Late to Claude Code. Or just in time.
I came to Claude Code later than I probably should have.
That was my first instinct. Then I thought about it differently.
Twelve months with Cursor meant I'd already done the reacquaintance work -- GitHub, Vercel, deployments, pull requests. The practical foundation you need when you've spent several years leading product and engineering teams rather than writing code yourself. I hadn't lost the instinct. I'd just been operating at a different layer.
That foundation transferred directly to Claude Code. The tooling changed. The underlying fluency didn't.
But the bigger realisation wasn't about tooling at all.

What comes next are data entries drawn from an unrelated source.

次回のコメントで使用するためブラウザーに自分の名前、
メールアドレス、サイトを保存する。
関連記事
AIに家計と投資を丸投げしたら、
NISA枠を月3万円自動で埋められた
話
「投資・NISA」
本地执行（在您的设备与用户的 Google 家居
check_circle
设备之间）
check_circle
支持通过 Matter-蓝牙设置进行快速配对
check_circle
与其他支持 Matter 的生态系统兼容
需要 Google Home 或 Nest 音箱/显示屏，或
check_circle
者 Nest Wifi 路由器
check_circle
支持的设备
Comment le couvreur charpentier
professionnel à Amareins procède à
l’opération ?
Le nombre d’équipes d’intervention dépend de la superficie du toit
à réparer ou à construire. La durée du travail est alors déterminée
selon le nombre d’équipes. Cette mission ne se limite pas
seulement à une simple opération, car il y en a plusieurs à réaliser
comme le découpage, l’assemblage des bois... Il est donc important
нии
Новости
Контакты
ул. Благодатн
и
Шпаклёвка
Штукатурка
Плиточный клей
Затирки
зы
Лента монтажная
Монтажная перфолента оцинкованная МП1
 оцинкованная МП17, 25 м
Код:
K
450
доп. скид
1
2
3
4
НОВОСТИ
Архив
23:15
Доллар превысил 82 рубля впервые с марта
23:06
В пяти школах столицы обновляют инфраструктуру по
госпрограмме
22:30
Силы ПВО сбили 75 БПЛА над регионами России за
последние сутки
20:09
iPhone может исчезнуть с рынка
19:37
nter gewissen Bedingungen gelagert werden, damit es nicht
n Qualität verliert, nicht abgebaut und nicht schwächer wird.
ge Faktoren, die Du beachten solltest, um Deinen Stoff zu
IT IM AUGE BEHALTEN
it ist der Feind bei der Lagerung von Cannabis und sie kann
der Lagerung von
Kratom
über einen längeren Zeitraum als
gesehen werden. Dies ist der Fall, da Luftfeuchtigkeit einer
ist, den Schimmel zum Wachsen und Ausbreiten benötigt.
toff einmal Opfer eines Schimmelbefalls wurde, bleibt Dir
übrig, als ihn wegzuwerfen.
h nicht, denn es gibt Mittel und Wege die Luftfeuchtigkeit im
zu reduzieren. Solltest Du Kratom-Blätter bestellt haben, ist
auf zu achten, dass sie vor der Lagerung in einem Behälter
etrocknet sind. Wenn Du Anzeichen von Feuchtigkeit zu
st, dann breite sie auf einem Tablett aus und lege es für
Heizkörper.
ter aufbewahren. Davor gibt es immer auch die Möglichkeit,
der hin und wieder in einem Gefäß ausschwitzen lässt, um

The thing that actually matters hasn't changed
Agentic coding tools are genuinely impressive. The speed at which you can move from idea to working software has shifted in ways that felt implausible two years ago.
And yet.
The constraint was never the coding.
The constraint was always clarity of direction. What are you building? For whom? What does success look like? What are you explicitly not doing?
Those questions didn't become less important when the tools got faster. If anything, they became more important. You can now move a long way in the wrong direction very quickly. The cost of starting without a clear outcome in mind has gone up, not down.
A well-structured PRD -- not a lengthy document for its own sake, but a clear articulation of the problem, the user, the constraints, and the outcome -- is still the thing that determines whether an agentic session produces something useful or something that looks finished but solves the wrong problem.
What product thinking actually contributes here
There's a version of this conversation that positions product thinking as a soft skill sitting alongside the technical work. That's not how I experience it.
Product thinking is the north star. It sets the direction before any code runs. It's the thing that decides which of the many possible outputs is the right one.
Without it, agentic tools are fast but directionless. You get output. You don't necessarily get progress.
This is not new. Jumping straight into code without proper discovery and definition rarely worked before AI made it faster. The developers I worked with who consistently shipped well weren't the ones who wrote code the quickest. They were the ones who understood what they were building and why before they started.
Agentic coding hasn't changed that dynamic. It's amplified it.
The timing question
Most people haven't seriously started with these tools yet. Adoption curves for genuinely new capabilities tend to look obvious in retrospect and feel uncertain in real time.
Feeling late is a natural response to watching others move fast. It's also usually wrong.
What matters more than when you arrive is what you bring with you. Prior experience with agentic workflows -- even imperfect, iterative, learn-as-you-go experience -- compounds. The reps transfer.
If you have product instincts and you're prepared to reacquaint yourself with the technical layer, you're not late. You're probably better positioned than most.
The tools keep changing. The need for direction doesn't.